En distinguant ces deux périmètres de coûts et en analysant le retour d’expérience de 350 rénovations énergétiques performantes dans des immeubles locatifs, l’agence allemande de l’énergie DENA a trouvé des résultats intéressants :
- Le surcoût directement lié à la performance énergétique représente entre 33 à 50 % du coût complet de la rénovation (entre 80 € et 230 € par m² sur un coût global de 275 à 420 € par m² pour atteindre des niveaux de performance « basse ou très basse consommation »
).
- Pour la majorité des projets
, il est possible de rembourser le surcoût de la performance énergétique grâce à une augmentation de loyer dont le montant reste inférieur aux économies d’énergie du locataire, permettant de respecter la règle de « l’équilibre en trésorerie » pour le locataire : le coût complet du logement n’augmente pas, malgré un confort largement amélioré.
- En intégrant les aides publiques, la quasi-totalité du coût complet de la rénovation peut être compensée par le cumul entre l’aide et une augmentation de loyer « neutre » pour le locataire (inférieure aux économies d’énergies).
- En raison de la progressivité des aides à la rénovation, fortement indexées sur la performance atteinte après travaux, l’investissement « restant à charge » du bailleur est nettement plus faible (49 € contre 112 € par m²) pour une rénovation visant à atteindre le plus haut niveau de performance (Effizienzhaus 55) que pour une rénovation moins performante (Effizienzhaus 100).
- Enfin, en ce qui concerne la vérification des consommations réelles après travaux, une autre étude de la DENA, conduite sur 63 projets, indique que les économies d’énergies prévues initialement (-80 % en moyenne) ont effectivement pu être atteintes en mesurant les consommations réelles deux ans après les travaux (-76 %), battant en brèche l’hypothèse de l’effet rebond qui viendrait anéantir une grande partie des économies d’énergie.
Comment atteindre les objectifs 2030 ?
L’objectif de réduction des émissions des bâtiments allemands pour 2030 est-il hors d’atteinte ? Faut-il « abandonner les rénovations énergétiques et les isolations de plus en plus chères, et opter pour une fabrication d’énergie décentralisée faible en carbone », comme semble l’indiquer le directeur du GdW
?
En Allemagne, comme en France, le constat semble clair : avec la tendance actuelle, il sera très difficile d’atteindre les réductions d’émissions visées (-67 % pour l’Allemagne, -53 % d’ici 2033 en France).
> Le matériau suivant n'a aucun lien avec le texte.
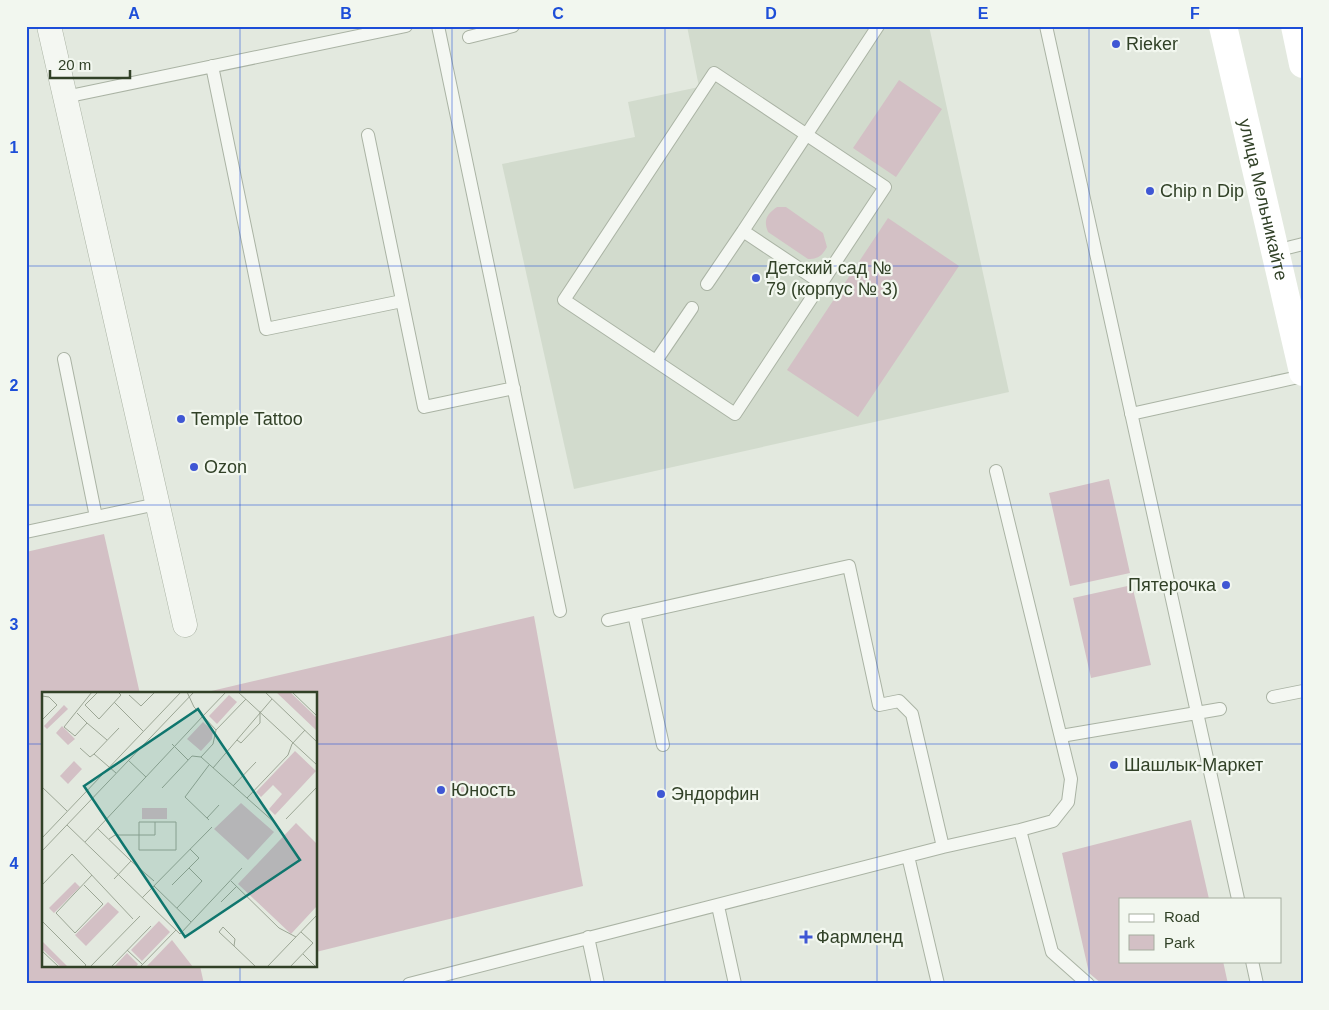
<svg xmlns="http://www.w3.org/2000/svg" width="1329" height="1010" viewBox="0 0 1329 1010" font-family="Helvetica,sans-serif">
  <style>
    .built { fill: #d2dbcd }
    .green { fill: #d3c0c5 }
    .lines { fill: none; stroke-linecap: round; stroke-linejoin: round }
    .lane-casing { stroke: #aab3a4; stroke-width: 14 }
    .street-casing { stroke: #aab3a4; stroke-width: 25 }
    .lane { stroke: #f4f7f2; stroke-width: 12 }
    .street { stroke: #f4f7f2; stroke-width: 24 }
    .secondary { stroke: #fff; stroke-width: 28 }
    .grid { fill: none; stroke: #1d4ed8; stroke-width: 1; stroke-opacity: 0.55 }
    .poi-dot { fill: #3f57d4; stroke: #f2f7ef; stroke-width: 2 }
    .labels { text-anchor: middle; stroke-width: 4.5; stroke-linejoin: round; paint-order: stroke }
    .poi-label { font-size: 18px; fill: #314127; stroke: #f2f7ef; text-anchor: start }
    .street-label { font-size: 18px; fill: #314127; stroke: #f2f7ef }
    .inset-road { fill: none; stroke: #9ca695; stroke-width: 1 }
    .view { fill: #0f766e; fill-opacity: 0.15; stroke: #0f766e; stroke-width: 2.5 }
    .inset-edge { fill: none; stroke: #314127; stroke-width: 2.5 }
    .neatline { fill: none; stroke: #1d4ed8; stroke-width: 2 }
    .grid-label { font-size: 16px; text-anchor: middle; font-weight: bold; fill: #1d4ed8 }
  </style>
  <rect width="100%" height="100%" fill="#e3e9df"/>
  <path class="built" d="M 687,26 L 929,26 L 1009,392 L 574,489 L 502,164 L 635,137 L 628,102 L 699,87 Z"/>
  <path class="green" d="M 899,80 L 942,109 L 896,177 L 853,148 Z
    M 777,207 L 786,207 L 823,233 L 827,247 C 822,256 818,259 808,259 L 768,232 C 763,220 767,214 777,207 Z
    M 888,218 L 959,266 L 858,417 L 787,370 Z
    M 1109,479 L 1130,573 L 1070,586 L 1049,493 Z
    M 104,534 L 140,694 L 44,694 L 44,966 L 200,966 L 204,984 L 26,984 L 26,552 Z
    M 1132,585 L 1151,665 L 1091,678 L 1073,598 Z
    M 534,616 L 583,886 L 316,952 L 316,694 L 207,694 L 207,692 Z
    M 1191,820 L 1209,899 L 1120,899 L 1120,961 L 1223,961 L 1228,984 L 1102,984 L 1089,973 L 1062,853 Z"/>
  <g class="lines">
    <defs>
      <path id="lane" d="M 438,26 L 560,611
        M 1046,26 L 1238,899
        M 469,37 L 513,26
        M 212,66 L 266,329 L 402,301
        M 714,73 L 885,187 L 735,414 L 564,300 Z
        M 65,97 L 406,26
        M 368,135 L 424,407 L 514,388
        M 1275,251 L 1303,244
        M 821,283 L 743,231 L 878,26
        M 707,284 L 743,231
        M 64,359 L 96,517
        M 656,361 L 692,308
        M 1131,414 L 1303,376
        M 996,471 L 1071,779 L 1068,802 L 1053,821 L 1020,830
        M 26,532 L 157,504
        M 634,614 L 663,745
        M 608,620 L 849,566 L 879,705 L 899,701 L 912,714 L 943,847
        M 1273,697 L 1303,691
        M 1061,736 L 1220,709
        M 908,856 L 938,984
        M 718,906 L 735,984
        M 588,937 L 598,984
        M 1252,961 L 1257,984
        M 409,984 L 943,847 L 1020,830 L 1052,952 L 1088,984"/>
      <path id="street" d="M 49,26 L 185,625"/>
    </defs>
    <use href="#lane" class="lane-casing"/>
    <use href="#street" class="street-casing"/>
    <use href="#lane" class="lane"/>
    <use href="#street" class="street"/>
    <g class="secondary">
      <path id="s1" d="M 1223,26 L 1303,372"/>
      <path d="M 1295,26 L 1303,64"/>
    </g>
  </g>
  <path class="grid" d="M 240,26 L 240,694M 452,26 L 452,984M 665,26 L 665,984M 877,26 L 877,984M 1089,26 L 1089,984M 26,266 L 1303,266M 26,505 L 1303,505M 26,744 L 44,744M 316,744 L 1303,744M 240,966 L 240,984"/>
  <g class="poi-dot">
    <circle cx="1116" cy="44" r="5"/>
    <circle cx="1150" cy="191" r="5"/>
    <circle cx="756" cy="278" r="5"/>
    <circle cx="181" cy="419" r="5"/>
    <circle cx="194" cy="467" r="5"/>
    <circle cx="1226" cy="585" r="5"/>
    <circle cx="1114" cy="765" r="5"/>
    <circle cx="441" cy="790" r="5"/>
    <circle cx="661" cy="794" r="5"/>
    <path d="M803.5 929.5h5v5h5v5h-5v5h-5v-5h-5v-5h5z"/>
  </g>
  <g class="labels">
    <g class="poi-label">
      <text x="1126" y="50">Rieker</text>
      <text x="1160" y="197">Chip n Dip</text>
      <text x="766" y="274">Детский сад №<tspan x="766" dy="21">79 (корпус № 3)</tspan></text>
      <text x="191" y="425">Temple Tattoo</text>
      <text x="204" y="473">Ozon</text>
      <text x="1216" y="591" text-anchor="end">Пятерочка</text>
      <text x="1124" y="771">Шашлык-Маркет</text>
      <text x="451" y="796">Юность</text>
      <text x="671" y="800">Эндорфин</text>
      <text x="816" y="943">Фармленд</text>
    </g>
    <g class="street-label">
      <text dy="6" stroke="none"><textPath href="#s1" startOffset="178">улица Мельникайте</textPath></text>
    </g>
  </g>
  <g transform="translate(42 692)">
    <rect width="275" height="275" fill="#e3e9df"/>
    <path d="M 234,0 L 248,0 L 275,26 L 275,39 ZM 187,3 L 195,10 L 175,32 L 167,24 ZM 22,13 L 26,17 L 5,37 L 2,34 ZM 161,30 L 171,39 L 170,47 L 159,59 L 145,47 ZM 20,34 L 33,47 L 26,53 L 14,41 ZM 253,59 L 274,79 L 233,123 L 227,117 L 240,102 L 231,93 L 219,105 L 214,100 ZM 32,69 L 40,77 L 26,92 L 18,84 ZM 199,111 L 232,140 L 206,168 L 172,137 ZM 100,116 L 125,116 L 125,127 L 100,127 ZM 254,131 L 275,152 L 275,214 L 249,242 L 196,192 ZM 33,190 L 38,195 L 12,221 L 7,216 ZM 66,210 L 77,220 L 44,254 L 33,243 ZM 117,229 L 128,240 L 100,269 L 89,258 ZM 130,248 L 151,275 L 104,275 ZM 0,249 L 26,275 L 19,275 L 0,257 ZM 85,261 L 96,272 L 94,275 L 72,275 Z" fill="#d3c0c5"/>
    <path class="inset-road" d="M 56,0 L 43,13 L 57,27 L 79,3 L 76,0M 145,0 L 152,15 L 161,24 L 184,0M 196,0 L 275,73M 223,0 L 275,50M 250,0 L 275,24M 87,3 L 99,14 L 113,0M 0,4 L 7,5 L 15,13 L 0,28M 72,10 L 101,39M 35,21 L 45,31 L 33,44 L 22,35 L 50,0M 45,31 L 65,48M 174,38 L 204,7M 195,48 L 199,51 L 218,31 L 218,19M 130,52 L 146,68M 38,56 L 48,65 L 52,62M 86,68 L 104,85M 167,73 L 143,105 L 167,128M 171,76 L 230,7M 74,81 L 52,62 L 77,36M 191,94 L 214,70M 0,95 L 25,119M 120,96 L 150,64 L 159,65M 205,106 L 246,63 L 250,52 L 263,38M 165,126 L 177,113M 244,127 L 275,95M 97,130 L 134,130 L 134,158 L 97,158 ZM 25,133 L 138,242 L 200,176M 55,136 L 89,169 L 72,187M 0,146 L 139,0M 67,147 L 73,143 L 113,143 L 113,130M 43,150 L 161,24 L 174,38 L 171,52 L 159,65 L 233,131M 0,159 L 152,0M 89,169 L 112,189M 189,189 L 237,236 L 254,245M 0,193 L 30,162 L 91,227M 42,193 L 61,212 L 33,241 L 14,221 L 50,183M 130,193 L 157,166 L 148,157M 112,194 L 149,230M 100,206 L 170,135M 179,210 L 195,194M 135,216 L 160,189 L 147,176M 0,229 L 44,273 L 42,275M 192,254 L 193,247 L 181,235 L 177,240 L 192,254 L 213,274 L 214,275M 85,258 L 100,272M 0,259 L 17,275M 261,262 L 274,275M 48,275 L 98,224M 69,275 L 109,234M 98,275 L 134,238M 225,275 L 275,223M 248,275 L 271,251 L 259,240"/>
    <path class="view" d="M 156,17 L 258,168 L 143,245 L 42,94 Z"/>
    <rect width="275" height="275" class="inset-edge"/>
  </g>
  <rect width="1329" height="1010" fill="none" stroke="#f2f7ef" stroke-width="55"/>
  <rect x="1119" y="898" width="162" height="65" fill="#f2f7ef" stroke="#a5ae9f"/>
  <rect x="1129" y="914" width="25" height="8" fill="#ffffff" stroke="#a5ae9f"/>
  <text x="1164" y="922" font-size="15" fill="#314127">Road</text>
  <rect x="1129" y="935" width="25" height="15" fill="#d3c0c5" stroke="#a5ae9f"/>
  <text x="1164" y="948" font-size="15" fill="#314127">Park</text>
  <path d="M50 70v8h80v-8" fill="none" stroke="#314127" stroke-width="2.5"/>
  <text x="58" y="70" font-size="15" fill="#314127" stroke="#f2f7ef" stroke-width="4" paint-order="stroke">20 m</text>
  <rect x="28" y="28" width="1274" height="954" class="neatline"/>
  <g class="grid-label">
    <text x="134" y="19">A</text>
    <text x="346" y="19">B</text>
    <text x="558" y="19">C</text>
    <text x="771" y="19">D</text>
    <text x="983" y="19">E</text>
    <text x="1195" y="19">F</text>
    <text x="14" y="153">1</text>
    <text x="14" y="391">2</text>
    <text x="14" y="630">3</text>
    <text x="14" y="869">4</text>
  </g>
</svg>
Mais il n’est pas trop tard, à condition d’accélérer résolument le rythme des rénovations énergétiques, et de renforcer de manière conséquente les politiques incitatives, et réglementaires.
Comme le souligne le Haut Conseil pour le climat dans son rapport « Rénovons mieux : leçons d’Europe », cela exige en premier lieu une massification rapide des rénovations énergétiques très performantes, en s’appuyant sur différents leviers complémentaires :
- un dispositif d’aide unique combinant prêt et subvention, indexé sur la performance énergétique et associé à un suivi après travaux, inspiré par le dispositif allemand ;
- des aides conséquentes pour les ménages modestes, dans une logique de transition juste ;
- une obligation de rénovation élargie, telle que l’a proposée la Convention citoyenne pour le climat et associée à la mise en place de dispositifs d’accompagnement (guichet unique) et de financement adaptés ;
- la structuration d’une offre de rénovation globale à l’échelle des territoires, capable de répondre à la massification des projets et surtout, de regagner la confiance des ménages grâce à des réalisation de qualité, intégrant un suivi de la performance.
Vaste programme, mais qui comporte également une bonne nouvelle. Le dilemme entre maîtrise de la demande et décarbonation de l’énergie, qui fait tant couler d’encre, n’a plus lieu d’être : face au double objectif de neutralité climatique et de transition juste, l’ensemble des leviers d’action doivent être mobilisés à la hauteur de leur potentiel.